[Saved data entries]
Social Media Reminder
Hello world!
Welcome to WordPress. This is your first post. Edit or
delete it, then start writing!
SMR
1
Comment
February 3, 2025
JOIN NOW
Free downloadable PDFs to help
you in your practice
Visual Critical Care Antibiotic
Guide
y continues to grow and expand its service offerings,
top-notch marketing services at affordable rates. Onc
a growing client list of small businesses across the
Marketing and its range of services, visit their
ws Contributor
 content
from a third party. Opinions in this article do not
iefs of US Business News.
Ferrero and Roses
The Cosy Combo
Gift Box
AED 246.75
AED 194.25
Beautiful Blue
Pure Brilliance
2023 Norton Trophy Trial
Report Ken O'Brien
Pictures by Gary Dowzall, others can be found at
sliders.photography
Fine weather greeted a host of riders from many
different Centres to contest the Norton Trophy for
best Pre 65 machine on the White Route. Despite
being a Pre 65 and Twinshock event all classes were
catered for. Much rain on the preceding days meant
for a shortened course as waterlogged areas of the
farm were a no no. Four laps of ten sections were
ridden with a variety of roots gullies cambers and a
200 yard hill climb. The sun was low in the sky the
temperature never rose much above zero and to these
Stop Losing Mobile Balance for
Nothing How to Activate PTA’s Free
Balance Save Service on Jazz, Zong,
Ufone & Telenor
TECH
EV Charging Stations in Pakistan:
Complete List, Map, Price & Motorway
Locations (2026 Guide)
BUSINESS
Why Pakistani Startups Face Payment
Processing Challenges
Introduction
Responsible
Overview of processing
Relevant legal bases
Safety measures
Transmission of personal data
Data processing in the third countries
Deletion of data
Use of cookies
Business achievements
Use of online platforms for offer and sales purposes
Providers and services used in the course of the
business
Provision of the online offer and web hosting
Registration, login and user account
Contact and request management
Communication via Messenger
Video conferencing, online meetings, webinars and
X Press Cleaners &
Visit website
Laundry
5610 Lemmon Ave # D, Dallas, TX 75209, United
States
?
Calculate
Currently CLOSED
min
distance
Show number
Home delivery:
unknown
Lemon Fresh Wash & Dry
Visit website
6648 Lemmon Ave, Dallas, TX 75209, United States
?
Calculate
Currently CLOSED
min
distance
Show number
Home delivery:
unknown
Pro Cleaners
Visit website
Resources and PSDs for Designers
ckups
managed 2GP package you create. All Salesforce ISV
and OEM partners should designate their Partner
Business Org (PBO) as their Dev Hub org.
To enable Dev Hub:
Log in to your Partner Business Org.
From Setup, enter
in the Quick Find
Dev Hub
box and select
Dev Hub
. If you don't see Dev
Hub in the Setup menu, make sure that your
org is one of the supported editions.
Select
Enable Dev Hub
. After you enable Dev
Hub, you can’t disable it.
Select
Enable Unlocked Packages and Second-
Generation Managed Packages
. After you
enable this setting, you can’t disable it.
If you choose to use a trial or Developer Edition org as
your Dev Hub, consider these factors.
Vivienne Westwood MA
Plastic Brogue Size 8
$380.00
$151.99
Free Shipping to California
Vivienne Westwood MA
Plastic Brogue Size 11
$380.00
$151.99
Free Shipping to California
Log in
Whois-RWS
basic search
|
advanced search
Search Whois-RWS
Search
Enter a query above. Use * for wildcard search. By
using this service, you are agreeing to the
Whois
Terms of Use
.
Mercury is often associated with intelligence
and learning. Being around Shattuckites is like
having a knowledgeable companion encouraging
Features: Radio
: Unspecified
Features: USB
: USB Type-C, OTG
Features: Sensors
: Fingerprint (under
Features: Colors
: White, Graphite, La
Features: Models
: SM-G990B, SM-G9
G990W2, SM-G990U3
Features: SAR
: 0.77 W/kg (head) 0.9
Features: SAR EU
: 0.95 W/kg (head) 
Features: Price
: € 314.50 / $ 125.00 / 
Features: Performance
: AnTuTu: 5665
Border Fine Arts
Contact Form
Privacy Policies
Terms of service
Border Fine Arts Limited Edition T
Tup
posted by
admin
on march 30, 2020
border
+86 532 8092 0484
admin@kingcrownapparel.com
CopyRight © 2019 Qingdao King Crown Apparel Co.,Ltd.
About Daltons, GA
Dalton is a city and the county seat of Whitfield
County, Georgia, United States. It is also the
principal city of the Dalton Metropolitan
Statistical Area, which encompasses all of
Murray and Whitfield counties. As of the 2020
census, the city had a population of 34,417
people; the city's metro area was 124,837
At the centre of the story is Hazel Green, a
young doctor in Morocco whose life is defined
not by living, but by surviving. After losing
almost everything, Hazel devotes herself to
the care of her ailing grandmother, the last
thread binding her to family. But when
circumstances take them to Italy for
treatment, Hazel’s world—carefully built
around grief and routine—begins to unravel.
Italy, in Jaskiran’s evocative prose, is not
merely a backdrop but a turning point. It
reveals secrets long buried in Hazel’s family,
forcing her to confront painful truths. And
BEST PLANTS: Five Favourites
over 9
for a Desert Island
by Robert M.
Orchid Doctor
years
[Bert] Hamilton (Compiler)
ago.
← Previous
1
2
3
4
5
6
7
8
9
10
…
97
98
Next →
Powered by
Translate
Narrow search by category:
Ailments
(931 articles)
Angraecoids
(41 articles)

What is being asked: Please give again the lines above between the line holding "Ferrero and Roses" and the line holding "Processing Challenges", inclusive, exactly as they are and with nothing added.

Finished task:
Ferrero and Roses
The Cosy Combo
Gift Box
AED 246.75
AED 194.25
Beautiful Blue
Pure Brilliance
2023 Norton Trophy Trial
Report Ken O'Brien
Pictures by Gary Dowzall, others can be found at
sliders.photography
Fine weather greeted a host of riders from many
different Centres to contest the Norton Trophy for
best Pre 65 machine on the White Route. Despite
being a Pre 65 and Twinshock event all classes were
catered for. Much rain on the preceding days meant
for a shortened course as waterlogged areas of the
farm were a no no. Four laps of ten sections were
ridden with a variety of roots gullies cambers and a
200 yard hill climb. The sun was low in the sky the
temperature never rose much above zero and to these
Stop Losing Mobile Balance for
Nothing How to Activate PTA’s Free
Balance Save Service on Jazz, Zong,
Ufone & Telenor
TECH
EV Charging Stations in Pakistan:
Complete List, Map, Price & Motorway
Locations (2026 Guide)
BUSINESS
Why Pakistani Startups Face Payment
Processing Challenges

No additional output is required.